NEW YORK (Reuters) - Sen. Charles Schumer on Friday called for a rethinking of the U.S. financial regulatory system, perhaps moving toward a single regulator, following the collapse this month of Bear Stearns Cos BSC.N.

In an opinion published in the Wall Street Journal, the New York Democrat and Senate Banking Committee member said the creation of a global financial market and slew of new financial instruments had left commercial banks, investment banks, broker-dealers, traders, insurers, hedge funds and private equity firms increasingly linked to each other's fate.

The regulatory scheme had not kept pace with these developments, he said, with commercial banks highly regulated, but investment banks and hedge funds, for example, subject to less stringent regulation despite overlapping business in some areas.

Schumer suggested the United States look closely at the U.K. model, where he said a single, strong financial regulator focuses on results and not rules, and might have called on Bear to shore up capital before liquidity fell short.
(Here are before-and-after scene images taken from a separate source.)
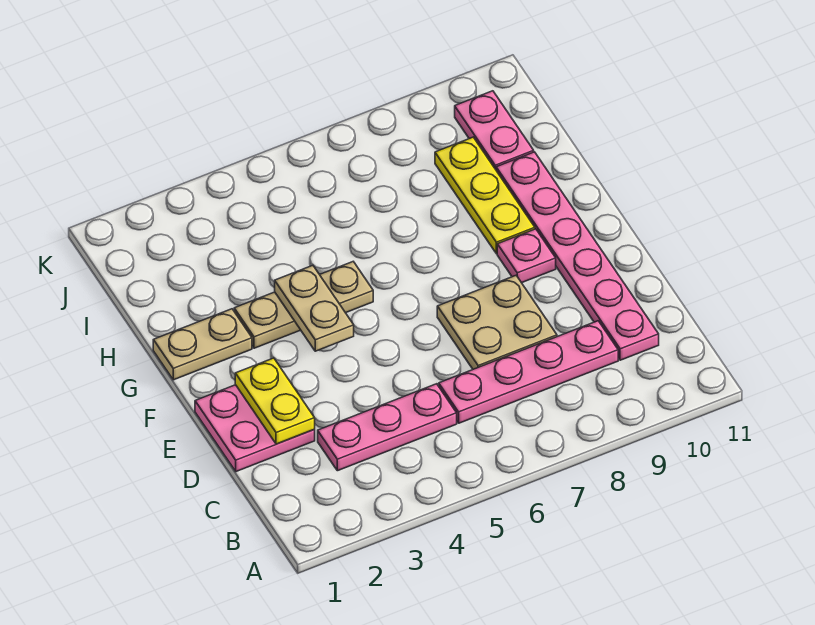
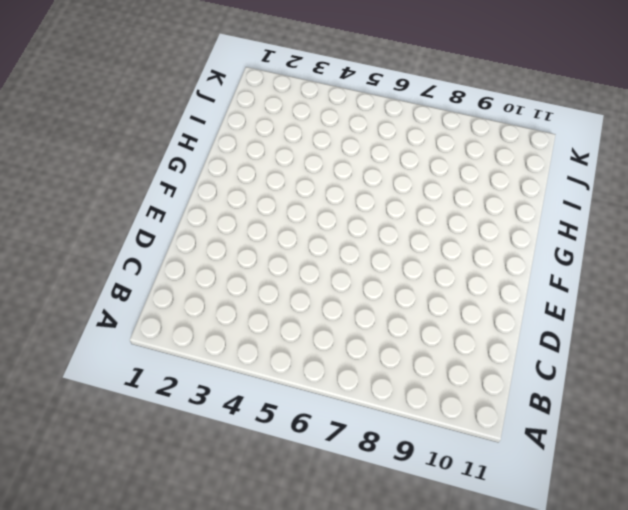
none -> pink 1x3 plate [318,384,457,471]
none -> pink 1x4 plate [439,321,618,423]
none -> pink 1x6 plate [496,152,659,360]

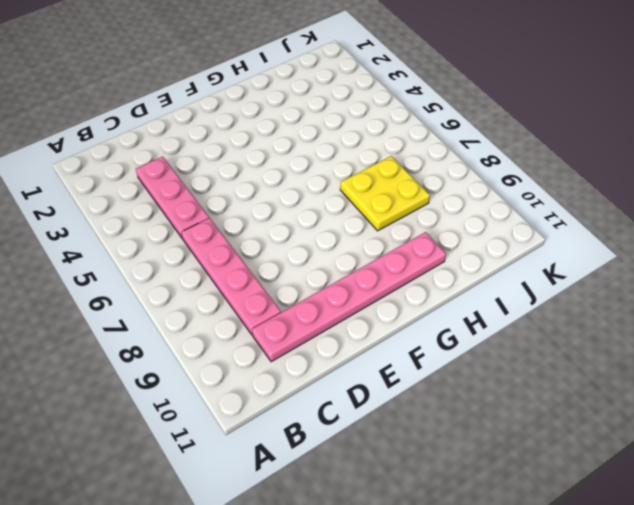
yellow 2x2 plate [340,156,430,231] -> none
none -> pink 2x2 plate [195,385,315,472]
none -> tan 2x2 plate [437,276,557,369]
none -> pink 1x1 plate [497,229,556,283]

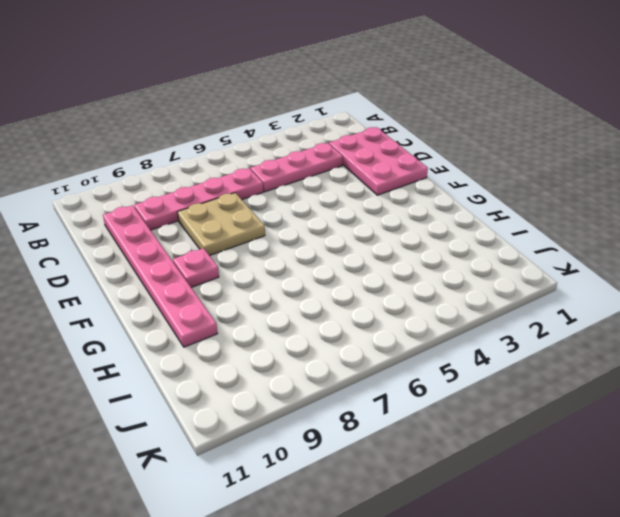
pink 2x3 plate [329,127,428,195] -> pink 2x2 plate [195,385,315,472]
none -> tan 1x2 plate [153,309,252,380]
none -> tan 1x3 plate [234,262,373,348]
none -> yellow 1x3 plate [435,137,535,254]

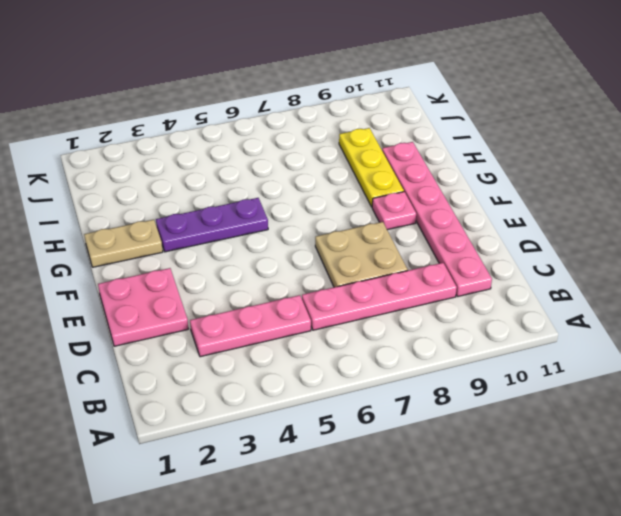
purple 1x3 plate [156,198,268,252] -> tan 1x3 plate [234,262,373,348]
none -> pink 1x2 plate [455,91,534,169]
none -> yellow 1x2 plate [235,358,315,444]
none -> tan 1x2 plate [275,265,354,351]

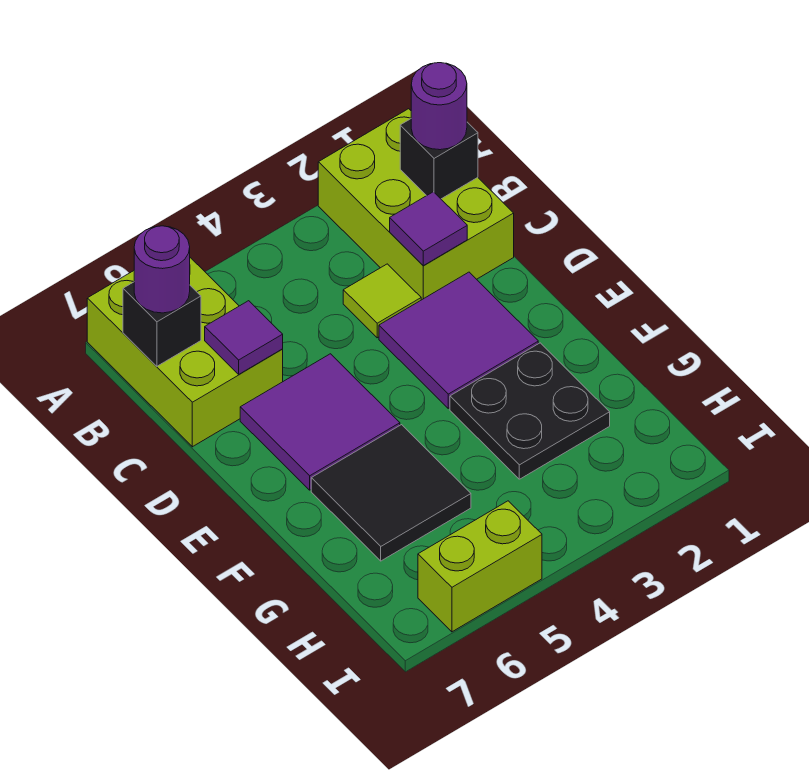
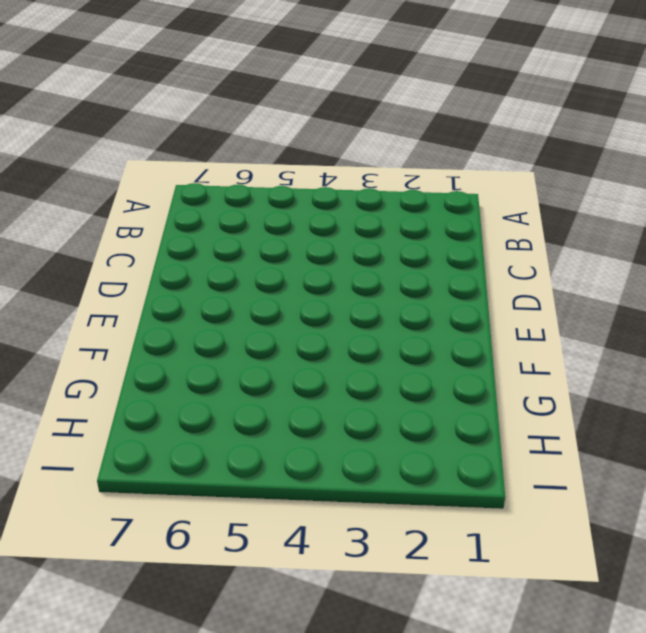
none -> lime 2x3 brick [318,109,514,300]
none -> lime 2x3 brick [87,258,283,447]
none -> lime 1x1 tile [343,264,421,338]

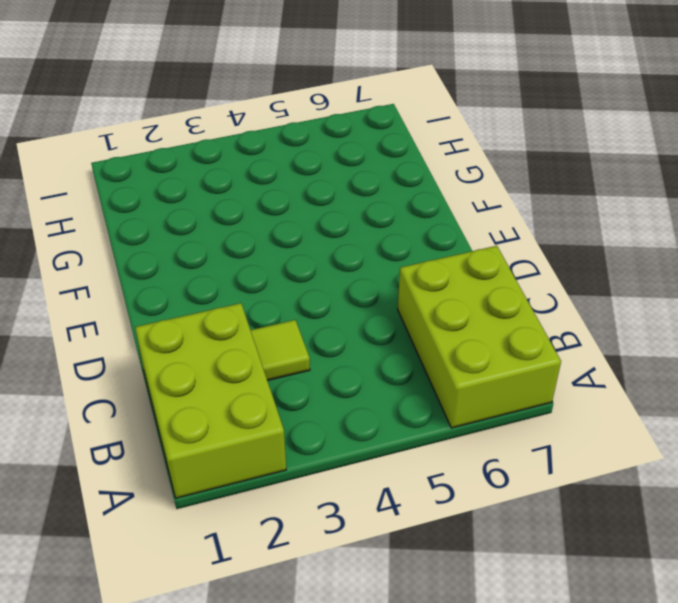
none -> purple 2x2 tile [379,272,538,408]
none -> purple 2x2 tile [240,354,400,490]
none -> black 2x2 plate [450,343,610,479]

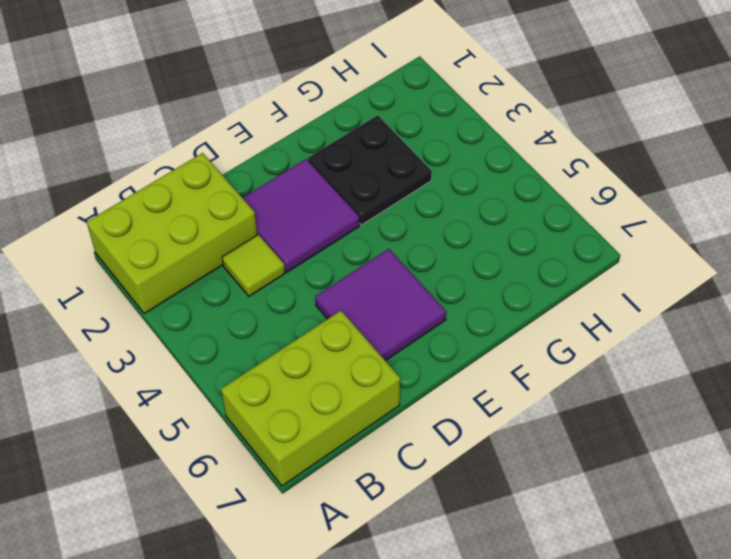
none -> black 2x2 tile [311,425,471,561]
none -> lime 1x2 brick [418,501,542,632]
none -> black 1x1 brick [400,119,478,199]

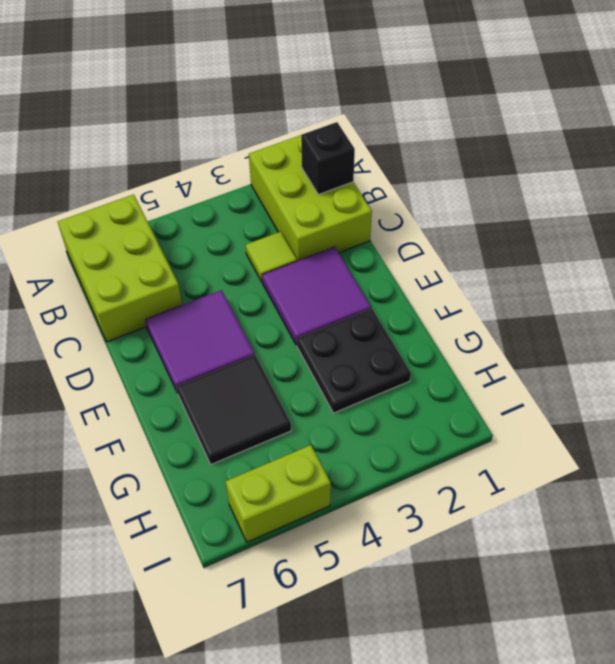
none -> black 1x1 brick [123,282,201,366]
none -> purple 1x1 tile [390,192,467,266]
none -> purple 1x1 tile [205,301,283,374]

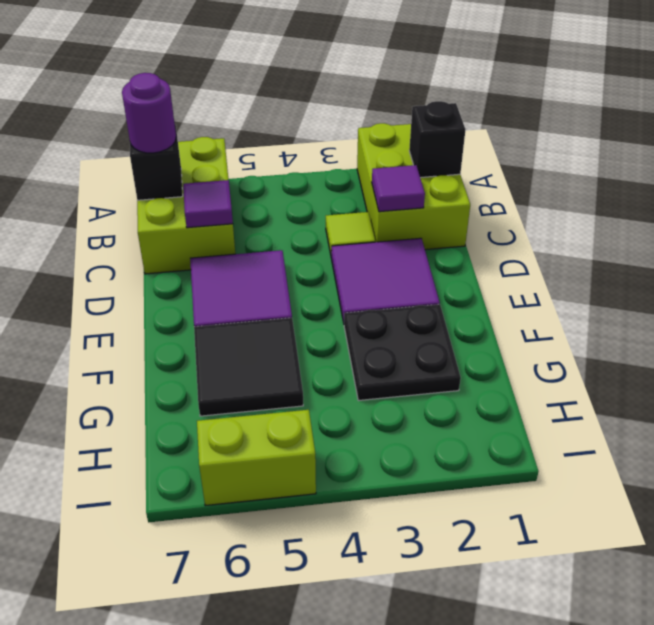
none -> purple 1x1 round brick [411,63,467,150]

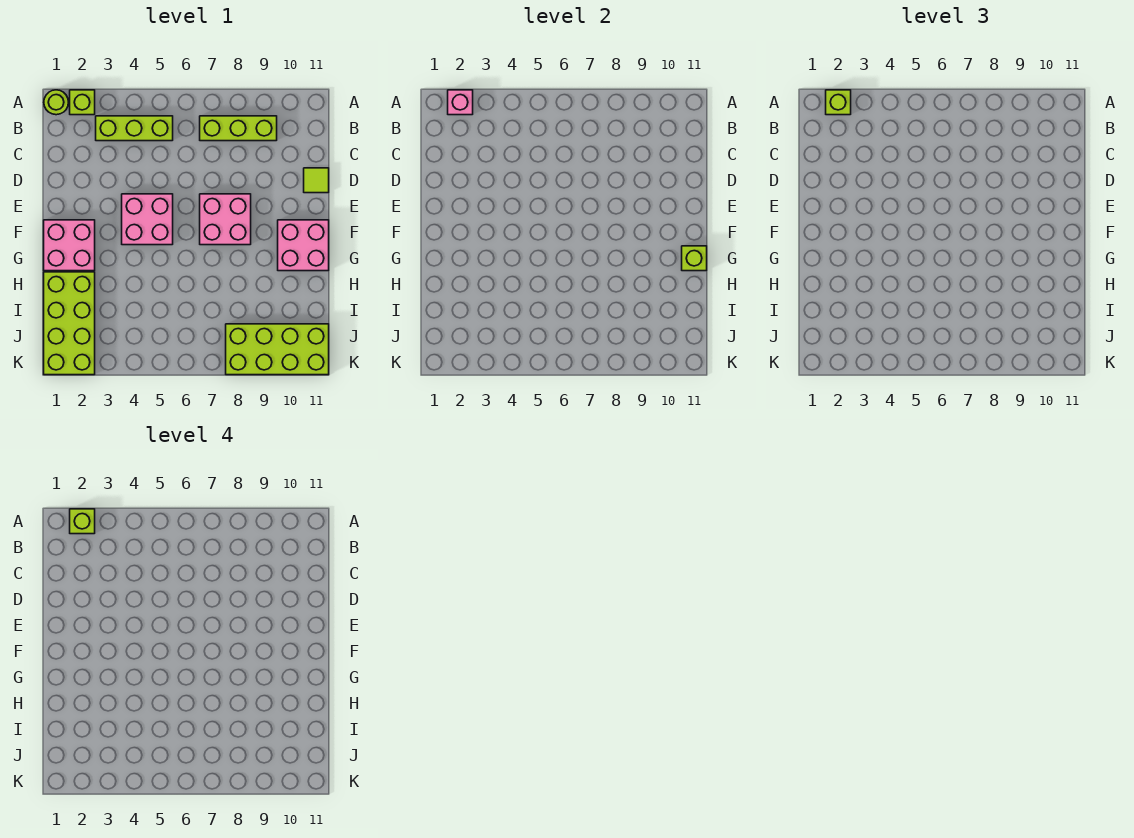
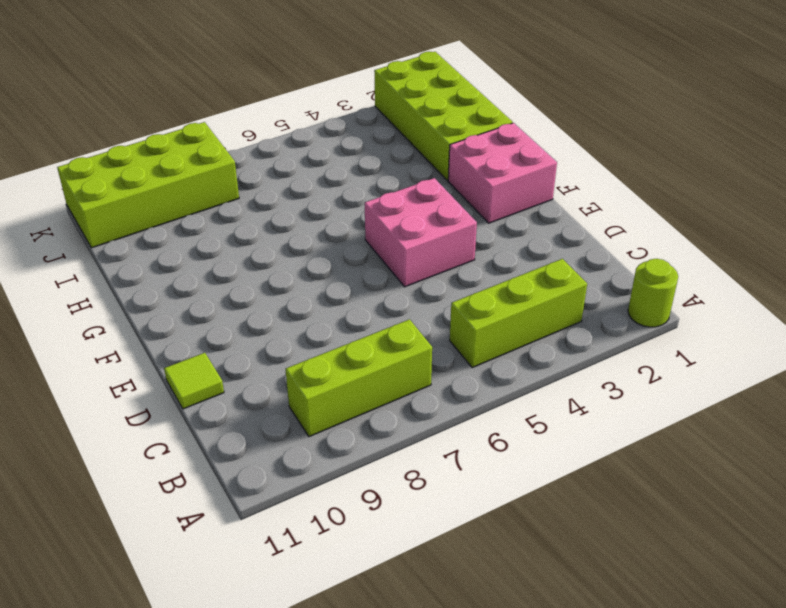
none -> lime 1x1 brick [70,90,95,115]
none -> pink 2x2 brick [200,194,251,245]
none -> pink 2x2 brick [278,220,329,271]

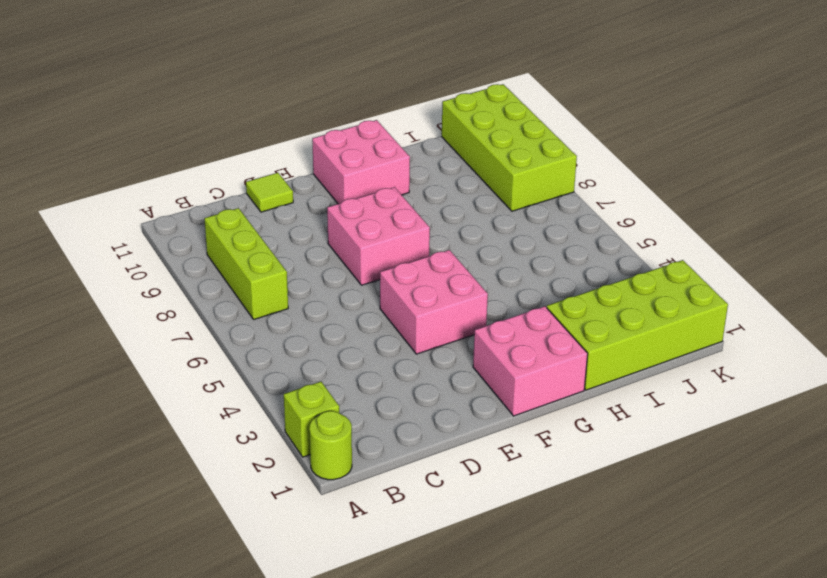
none -> lime 1x3 brick [96,116,173,141]
none -> pink 1x1 brick [448,90,473,115]
none -> lime 1x1 brick [682,246,707,271]

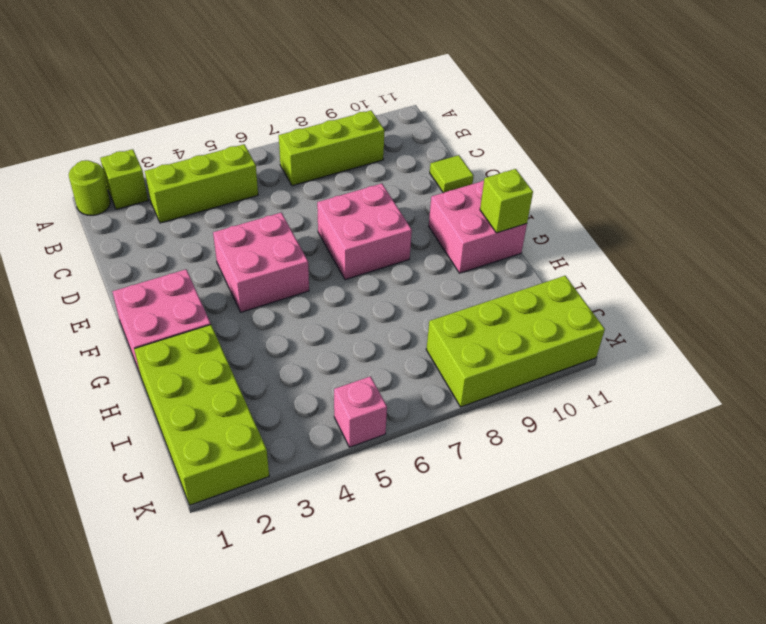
pink 1x1 brick [334,376,387,447] -> pink 1x1 brick moved to [448,90,473,115]
none -> lime 1x1 brick [826,90,851,115]
none -> lime 1x1 brick [70,509,95,534]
Other goals include focusing on controlling systemic risk and ensuring stability, regulating currently unregulated parts of the financial market and complex financial instruments, recognizing that a global financial world requires global solutions, improving transparency, and ending what he called the Bush administration's "hostility" to regulation.

Schumer pledged to work with Sen. Christopher Dodd, the Connecticut Democrat who chairs the banking committee, to start the process.

Bear agreed this week to a revised takeover by JPMorgan Chase & Co (JPM.N), which increased its offer for the investment bank from $2 to $10 per share, still more than 90 percent below where it had traded for much of the previous year.